Benchmarking speech-to-text robustness in noisy emergency medical dialogues: An evaluation of stt-models under realistic acoustic conditions
Data files
Dec 03, 2025 version files 1.33 MB
-
README.md
3.36 KB
-
synthetic_dialogs.json
1.32 MB
Abstract
This dataset provides a representative JSON file containing 99 fully synthetic German emergency medical service (EMS) dialogue texts used as ground-truth material in our benchmarking study on speech-to-text (STT) robustness. Each dialogue represents a prehospital scenario with conversational exchanges between EMS personnel and patients, and includes synthetic clinical information (e.g., diagnoses, medications, and vital signs).
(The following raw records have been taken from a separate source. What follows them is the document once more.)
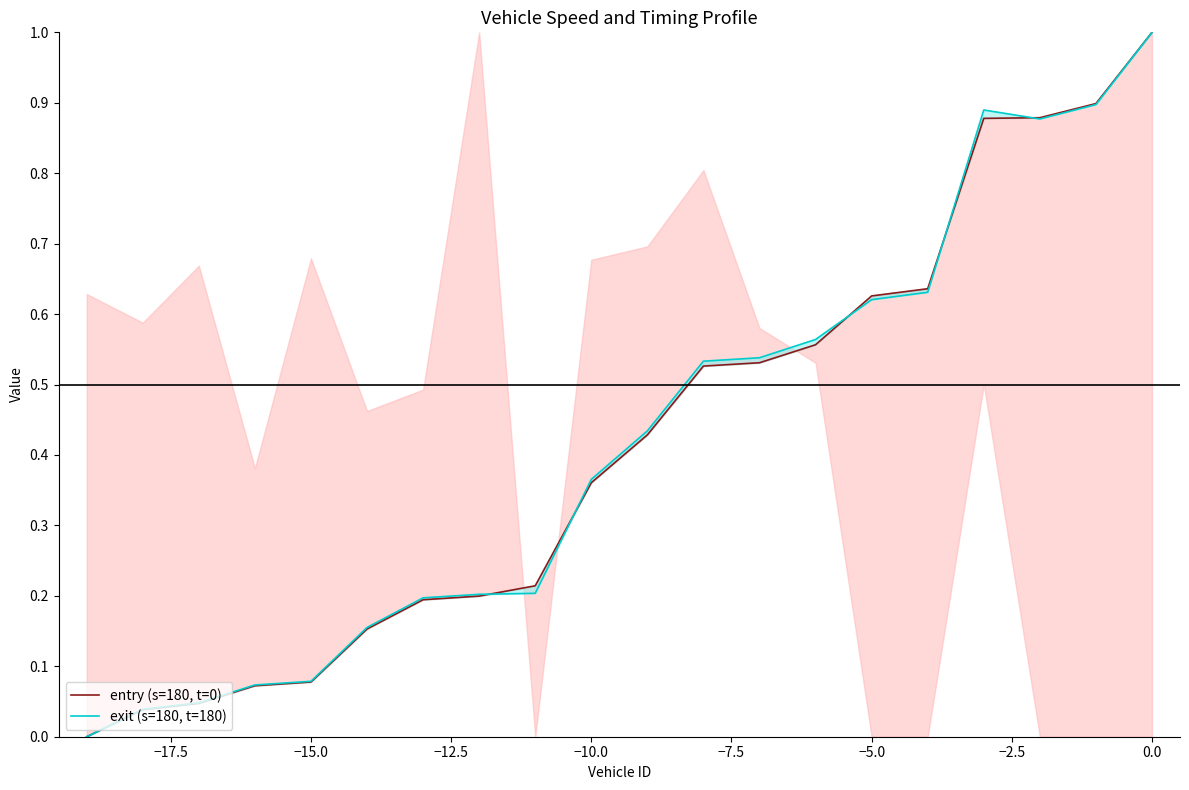

True or false: exit (s=180, t=180) has more than 1 interior local peaks.

False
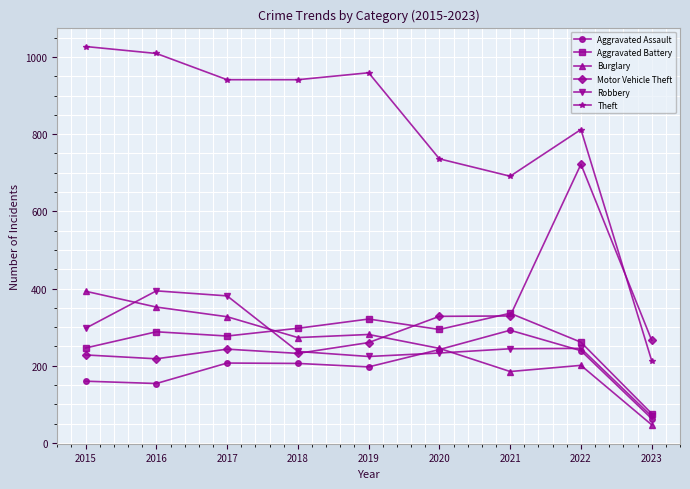

At 2019, list the series in order from smallest to largest.

Aggravated Assault, Robbery, Motor Vehicle Theft, Burglary, Aggravated Battery, Theft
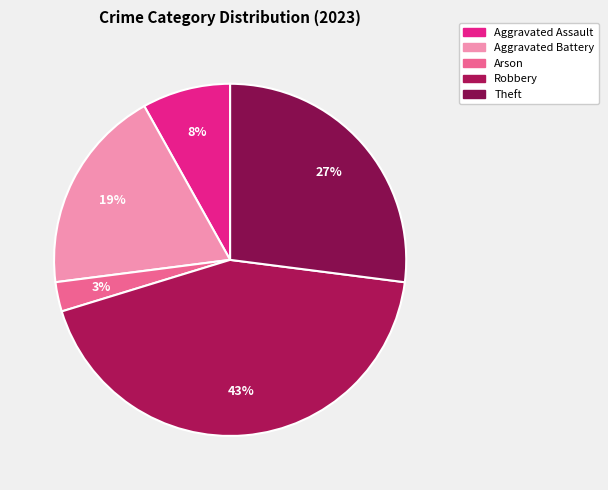

Is there a majority slice in this chart?

No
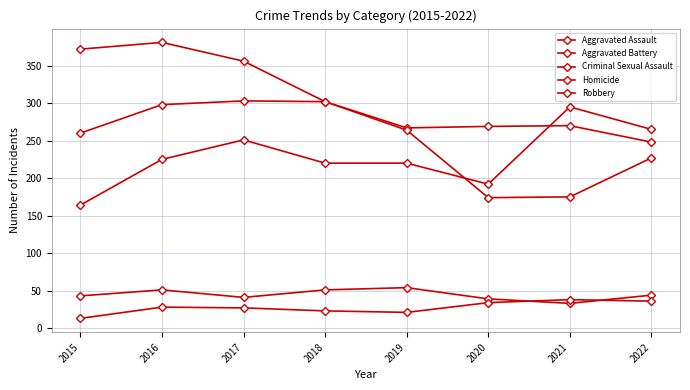

Does the chart have visible grid lines?

Yes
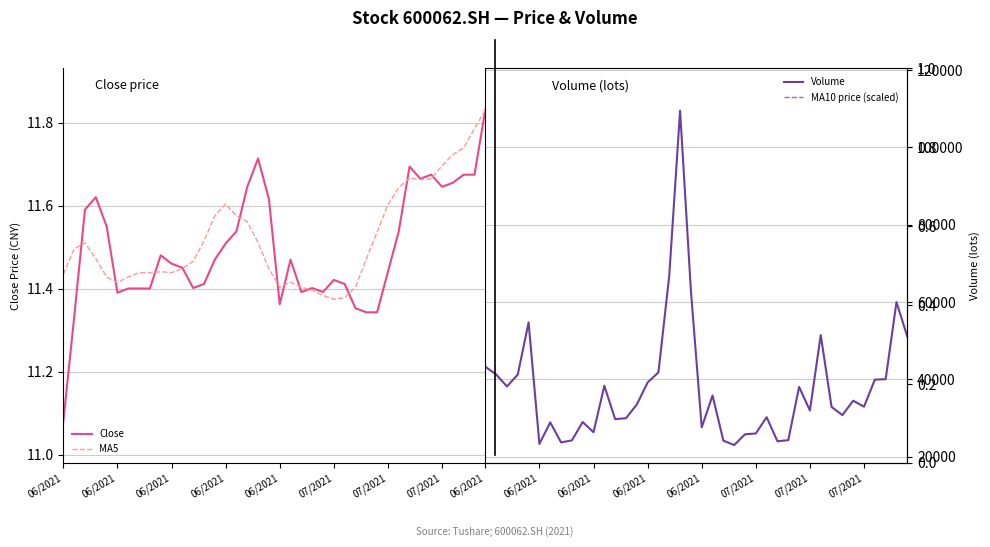

True or false: Volume and Close cross at least once.

False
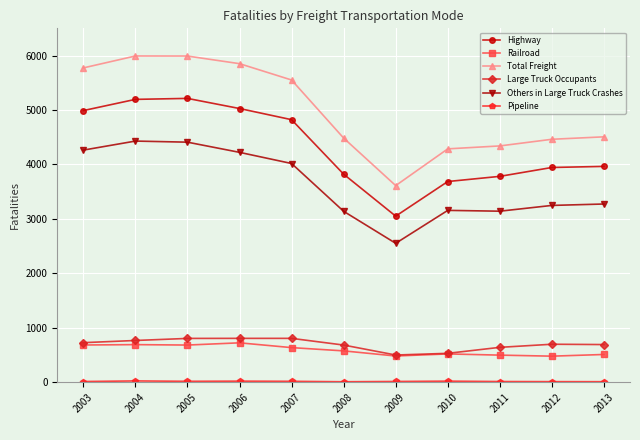

Between 2003 and 2007, which series saw the biggest shift?

Others in Large Truck Crashes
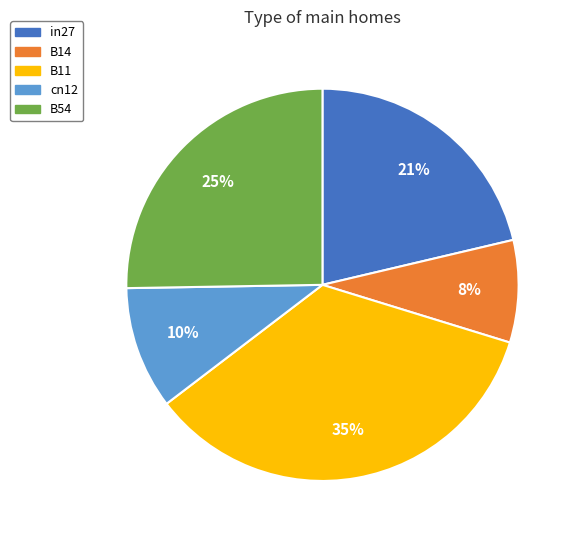

Does cn12 account for over 50% of the chart?

No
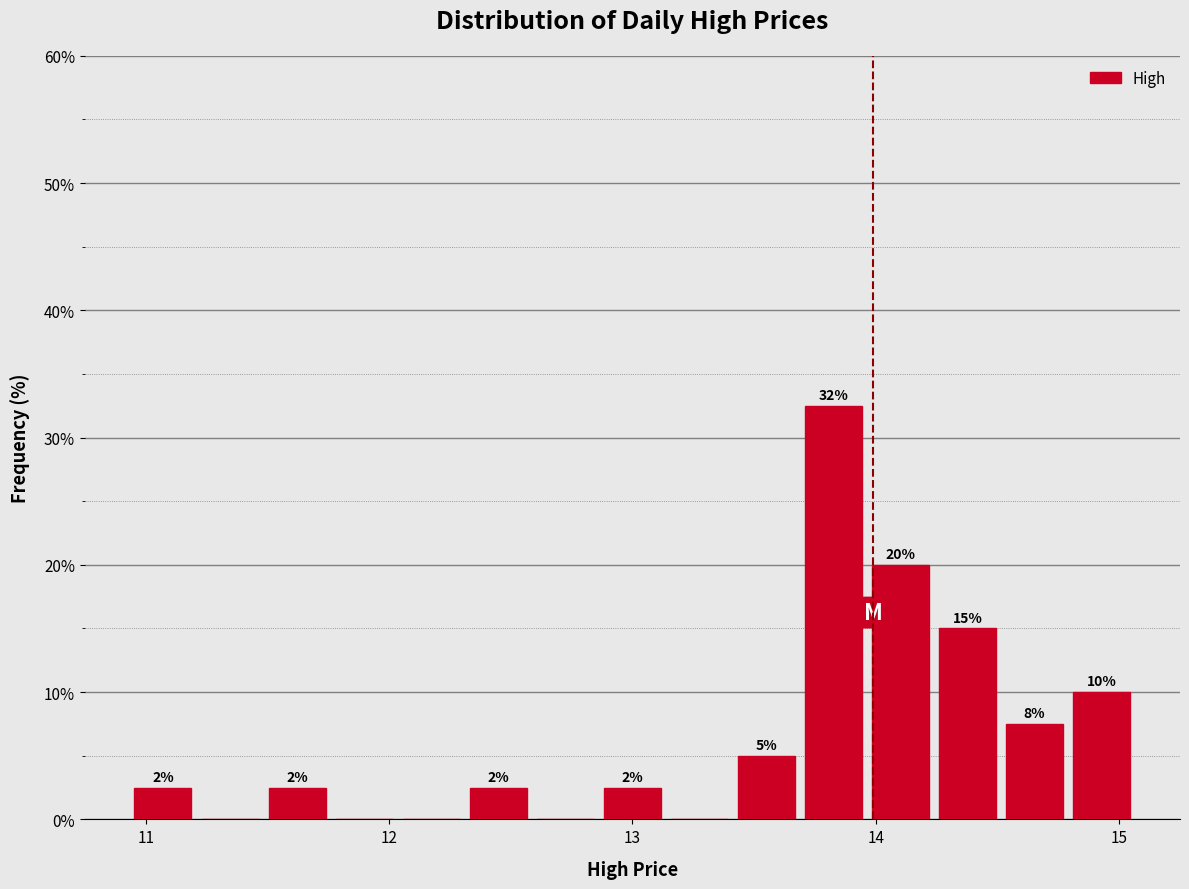

Around what value on the x-axis is the tallest bar? Give the approximate position of its centre, as read against the axis.

13.8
In the associated study, these texts served as the basis for generating synthetic audio samples with text-to-speech systems and for evaluating multiple STT models under controlled noise conditions. Only the underlying dialogue texts are included here, as they form the necessary foundation for reproducing the audio corpus or for conducting related benchmarking tasks.
All contents are fully synthetic, contain no personal or sensitive information, and may be used freely for research and methodological development.
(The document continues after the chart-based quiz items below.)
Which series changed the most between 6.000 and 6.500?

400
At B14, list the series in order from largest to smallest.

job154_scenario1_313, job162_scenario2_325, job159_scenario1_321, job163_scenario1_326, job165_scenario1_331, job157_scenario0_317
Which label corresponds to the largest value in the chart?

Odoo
Dataset DOI: 10.5061/dryad.gtht76j1b
Description of the data and file structure
1. Overview
This dataset contains 99 fully synthetic German emergency medical service (EMS) dialogues, provided in:
synthetic_dialogs.json
Each entry represents one complete text-based EMS dialogue simulating a prehospital scenario involving interactions between EMS personnel and patients. These dialogues served as the ground-truth basis for audio synthesis and speech-to-text (STT) evaluation in our study.
2. How the dialogues were generated
All dialogues were originally created for research purposes as part of an earlier study
(Moser, Bender & Sariyar, 2025; DOI: https://doi.org/10.1080/08839514.2025.2519169).
The generation process consisted of the following steps:
Step 1 — Synthetic EMS case construction
- Structured EMS attributes (e.g., diagnosis, medications, vital signs) were derived from MIMIC-IV EMS data.
- Using an adapted Post-Randomization Method (PRAM), all structured fields were randomized or swapped to generate fully synthetic case descriptions, ensuring that no original MIMIC-IV patient values were retained.
Step 2 — Prompt-based dialogue generation
- The synthetic case attributes were inserted into prompt templates.
- Large-language models (local and OpenAI API-based variants) were instructed to generate coherent German EMS operation dialogues based on these synthetic case descriptions.
3. Dialogue structure
Each dialogue represents a continuous EMS operation narrative covering following phases:
- Arrival on scene and initial patient contact
- Triage and early vital-sign assessment
- Medication administration and follow-up assessment
Within these dialogues, elements such as diagnoses, vital-sign measurements, and administered medications are included as part of the synthetic clinical context.
In the JSON file, these phases are combined into a single continuous text for each dialogue.
4. Data format
The dataset is provided as a single JSON array with 99 entries.
Each entry has the following structure:
{"convoID": "30394981",
"srcText": "Michael Bauer: \"Julia, wir haben einen 45-jährigen Mann mit Übelkeit,..."}
- convoID uniquely identifies the dialogue.
- srcText contains the full, continuous synthetic EMS dialogue.
5. Relation to earlier work
The methodological foundations of the dialogue-generation pipeline are described in:
Moser D, Bender M, Sariyar M. (2025).
A pipeline for automating emergency medicine documentation using LLMs with retrieval-augmented text generation.
Applied Artificial Intelligence.
DOI: https://doi.org/10.1080/08839514.2025.2519169
6. Reproducibility
Audio synthesis and STT evaluation can be reproduced using the generation code available at:
https://github.com/denMo24/stt-emergency-benchmark
(This external repository is not part of the Dryad submission.)